Jordan's gone back to vampires for the first time since 1994's "Interview With The Vampire," filming "Byzantium" since late last year, and he's got an impressive cast on board, with Gemma Arterton and Saoirse Ronan starring as mother-and-daughter vampires from the 18th century to the present day, in a script by Moira Buffini ("Jane Eyre"), based on her play "A Vampire Story." And while shooting is wrapping up on the project, some key supporting cast members have just come to light.

Baz Bamigboye spoke to Arterton about the project, revealing in the process that alongside the previously announced Sam Riley ("Control"), Daniel Mays ("Made in Dagenham") and Caleb Landry-Jones ("X-Men: First Class"), actors Jonny Lee Miller and Tom Hollander are also part of the cast. Miller has been cropping up in various projects since "Trainspotting," but got a boost last year co-starring with Benedict Cumberbatch in Danny Boyle's stage production of "Frankenstein;" this marks his second high-profile vampire movie in a row, after a key supporting role in Tim Burton's "Dark Shadows," which opens in May. Hollander, meanwhile, is best recognized from films like "Pirates of the Caribbean," where he played the principle villain, and "Pride & Prejudice," although he showed a new side thanks to his hilarious gym-shorted turn as the flamboyant German assassin in Joe Wright's "Hanna."

There's no word as to who either one is playing, but it's good news that they're involved.
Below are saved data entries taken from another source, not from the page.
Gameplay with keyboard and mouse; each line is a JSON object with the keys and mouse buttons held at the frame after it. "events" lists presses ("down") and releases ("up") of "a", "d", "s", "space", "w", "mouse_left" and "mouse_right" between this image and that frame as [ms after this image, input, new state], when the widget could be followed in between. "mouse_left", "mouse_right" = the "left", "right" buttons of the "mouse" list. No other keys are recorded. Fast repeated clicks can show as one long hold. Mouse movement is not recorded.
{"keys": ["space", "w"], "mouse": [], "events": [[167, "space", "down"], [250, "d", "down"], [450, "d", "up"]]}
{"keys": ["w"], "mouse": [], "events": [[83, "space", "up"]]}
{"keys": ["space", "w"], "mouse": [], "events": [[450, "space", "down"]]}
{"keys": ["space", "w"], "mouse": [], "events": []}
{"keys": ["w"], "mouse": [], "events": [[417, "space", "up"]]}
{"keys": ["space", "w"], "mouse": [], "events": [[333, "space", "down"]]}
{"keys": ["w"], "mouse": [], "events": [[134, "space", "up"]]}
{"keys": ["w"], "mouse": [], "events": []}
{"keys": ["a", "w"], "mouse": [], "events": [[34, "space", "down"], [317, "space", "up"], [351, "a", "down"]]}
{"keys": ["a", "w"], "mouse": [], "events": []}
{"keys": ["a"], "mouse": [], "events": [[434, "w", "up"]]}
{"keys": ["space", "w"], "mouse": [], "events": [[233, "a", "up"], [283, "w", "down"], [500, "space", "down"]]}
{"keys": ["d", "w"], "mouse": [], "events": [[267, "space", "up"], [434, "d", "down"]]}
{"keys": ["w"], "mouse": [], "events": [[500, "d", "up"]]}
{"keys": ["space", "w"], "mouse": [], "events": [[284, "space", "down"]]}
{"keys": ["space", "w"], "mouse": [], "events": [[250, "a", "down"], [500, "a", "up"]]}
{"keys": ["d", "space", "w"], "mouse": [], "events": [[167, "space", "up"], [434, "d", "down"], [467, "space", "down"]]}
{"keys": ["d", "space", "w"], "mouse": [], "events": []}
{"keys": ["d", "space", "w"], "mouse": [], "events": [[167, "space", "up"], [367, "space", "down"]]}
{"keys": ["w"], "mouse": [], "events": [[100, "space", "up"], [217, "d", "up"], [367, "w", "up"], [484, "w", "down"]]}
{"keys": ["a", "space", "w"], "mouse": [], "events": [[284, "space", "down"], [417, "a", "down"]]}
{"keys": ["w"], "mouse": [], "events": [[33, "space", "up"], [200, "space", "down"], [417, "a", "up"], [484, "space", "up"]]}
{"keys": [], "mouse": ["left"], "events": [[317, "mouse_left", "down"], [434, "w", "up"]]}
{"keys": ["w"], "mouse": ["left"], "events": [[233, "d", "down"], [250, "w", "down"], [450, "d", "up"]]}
Arterton, meanwhile, tells Bamigboye of the project that, "There's blood and vampires and all of that, but we focus on the mother-daughter relationship," and that her character is "brittle, and she's a fighter." Meanwhile, as for her other upcoming horror-tinged film, "Hansel & Gretel: Witch Hunters," which was just delayed ten months to January 2013, she says the film is "about these damaged kids really, and now we're all grown up. Gretel's quite wild. She's super cool, and violent. She has a crossbow, she headbutts people, folk get decapitated, noses get bitten off. It's so ridiculous that it's funny, but I wouldn't mess with her."

That film hits theaters on January 10, 2013, while we should see "Byzantium" some time before that, all being well — a Toronto debut might well be in the cards.